● **The data**:

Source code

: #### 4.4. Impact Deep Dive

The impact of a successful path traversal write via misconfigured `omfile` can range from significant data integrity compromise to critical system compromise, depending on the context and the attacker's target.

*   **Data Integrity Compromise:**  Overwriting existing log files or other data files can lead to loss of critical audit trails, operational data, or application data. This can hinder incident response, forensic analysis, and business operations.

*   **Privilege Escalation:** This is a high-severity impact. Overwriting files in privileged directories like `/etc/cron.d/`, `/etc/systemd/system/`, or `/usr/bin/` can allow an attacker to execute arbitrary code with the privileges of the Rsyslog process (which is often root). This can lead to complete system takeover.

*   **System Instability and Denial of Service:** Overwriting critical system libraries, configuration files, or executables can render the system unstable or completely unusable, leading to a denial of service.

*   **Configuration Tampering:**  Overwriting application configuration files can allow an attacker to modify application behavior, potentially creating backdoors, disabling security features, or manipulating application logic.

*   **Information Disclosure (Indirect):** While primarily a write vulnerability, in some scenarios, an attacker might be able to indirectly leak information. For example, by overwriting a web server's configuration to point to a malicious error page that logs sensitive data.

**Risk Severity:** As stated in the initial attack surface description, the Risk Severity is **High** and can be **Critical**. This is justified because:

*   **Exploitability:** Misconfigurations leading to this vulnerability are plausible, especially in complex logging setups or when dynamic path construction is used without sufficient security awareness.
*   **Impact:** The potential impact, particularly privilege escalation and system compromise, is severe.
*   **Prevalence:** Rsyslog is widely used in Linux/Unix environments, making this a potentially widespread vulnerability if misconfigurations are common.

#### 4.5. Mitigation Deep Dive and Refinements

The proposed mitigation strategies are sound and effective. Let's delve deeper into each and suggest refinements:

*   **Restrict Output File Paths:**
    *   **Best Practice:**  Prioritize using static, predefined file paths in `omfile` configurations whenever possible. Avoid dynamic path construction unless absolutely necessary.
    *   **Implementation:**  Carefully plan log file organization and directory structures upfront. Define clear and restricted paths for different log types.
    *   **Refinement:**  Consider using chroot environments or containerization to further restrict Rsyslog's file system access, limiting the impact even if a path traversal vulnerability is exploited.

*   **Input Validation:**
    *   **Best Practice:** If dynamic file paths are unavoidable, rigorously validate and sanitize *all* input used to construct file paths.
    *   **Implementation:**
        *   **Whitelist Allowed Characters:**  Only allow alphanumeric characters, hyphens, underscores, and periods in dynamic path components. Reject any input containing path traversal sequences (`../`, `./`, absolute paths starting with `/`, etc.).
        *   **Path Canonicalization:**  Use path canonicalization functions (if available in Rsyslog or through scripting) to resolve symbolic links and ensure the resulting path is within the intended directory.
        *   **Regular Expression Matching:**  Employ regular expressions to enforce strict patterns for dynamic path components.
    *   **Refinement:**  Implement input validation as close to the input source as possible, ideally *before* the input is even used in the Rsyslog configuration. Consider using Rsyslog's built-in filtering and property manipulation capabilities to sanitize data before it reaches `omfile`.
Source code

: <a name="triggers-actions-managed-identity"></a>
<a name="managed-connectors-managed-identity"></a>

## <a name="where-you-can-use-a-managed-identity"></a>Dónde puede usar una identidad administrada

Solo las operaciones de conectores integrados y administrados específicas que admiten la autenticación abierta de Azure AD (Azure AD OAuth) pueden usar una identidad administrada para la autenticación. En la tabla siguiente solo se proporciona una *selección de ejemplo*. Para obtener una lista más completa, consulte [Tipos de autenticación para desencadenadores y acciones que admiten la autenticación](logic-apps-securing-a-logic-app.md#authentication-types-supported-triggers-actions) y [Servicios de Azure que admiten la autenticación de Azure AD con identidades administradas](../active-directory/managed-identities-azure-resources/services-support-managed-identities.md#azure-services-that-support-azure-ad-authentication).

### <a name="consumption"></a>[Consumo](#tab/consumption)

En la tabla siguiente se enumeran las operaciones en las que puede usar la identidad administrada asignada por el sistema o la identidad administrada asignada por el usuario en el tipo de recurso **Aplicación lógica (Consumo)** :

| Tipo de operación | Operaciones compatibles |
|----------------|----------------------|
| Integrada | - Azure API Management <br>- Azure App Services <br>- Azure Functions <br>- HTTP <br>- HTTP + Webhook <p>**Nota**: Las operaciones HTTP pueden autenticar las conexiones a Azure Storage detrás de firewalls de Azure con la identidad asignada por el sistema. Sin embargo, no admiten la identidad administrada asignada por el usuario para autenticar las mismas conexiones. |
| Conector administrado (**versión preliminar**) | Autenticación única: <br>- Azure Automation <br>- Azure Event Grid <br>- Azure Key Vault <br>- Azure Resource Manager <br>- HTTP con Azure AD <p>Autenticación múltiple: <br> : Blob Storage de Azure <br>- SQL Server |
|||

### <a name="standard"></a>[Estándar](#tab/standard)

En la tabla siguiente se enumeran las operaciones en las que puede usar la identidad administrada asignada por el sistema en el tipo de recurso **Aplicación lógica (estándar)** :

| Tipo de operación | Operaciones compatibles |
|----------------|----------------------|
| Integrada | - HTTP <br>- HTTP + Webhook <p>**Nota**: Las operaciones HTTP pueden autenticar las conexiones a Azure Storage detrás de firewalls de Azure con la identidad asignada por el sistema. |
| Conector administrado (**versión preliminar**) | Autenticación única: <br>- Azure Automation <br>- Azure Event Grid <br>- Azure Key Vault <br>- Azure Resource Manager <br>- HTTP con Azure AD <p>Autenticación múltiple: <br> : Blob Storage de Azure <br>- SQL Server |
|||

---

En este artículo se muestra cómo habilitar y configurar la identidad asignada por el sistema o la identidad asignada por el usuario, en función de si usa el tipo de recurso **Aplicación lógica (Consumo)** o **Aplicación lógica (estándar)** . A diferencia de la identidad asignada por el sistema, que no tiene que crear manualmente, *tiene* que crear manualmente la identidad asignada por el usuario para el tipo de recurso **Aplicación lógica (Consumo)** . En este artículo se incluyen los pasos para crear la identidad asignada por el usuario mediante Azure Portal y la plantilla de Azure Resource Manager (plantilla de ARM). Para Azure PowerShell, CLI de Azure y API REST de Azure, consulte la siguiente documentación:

● **Problem to work on**:
Render the listing from its first line up to and including the line containing "The impact of" as a JSON array of strings, one string per line, with blank lines omitted.

● **Expected answer**:
[
  "Source code",
  ": #### 4.4. Impact Deep Dive",
  "The impact of a successful path traversal write via misconfigured `omfile` can range from significant data integrity compromise to critical system compromise, depending on the context and the attacker's target."
]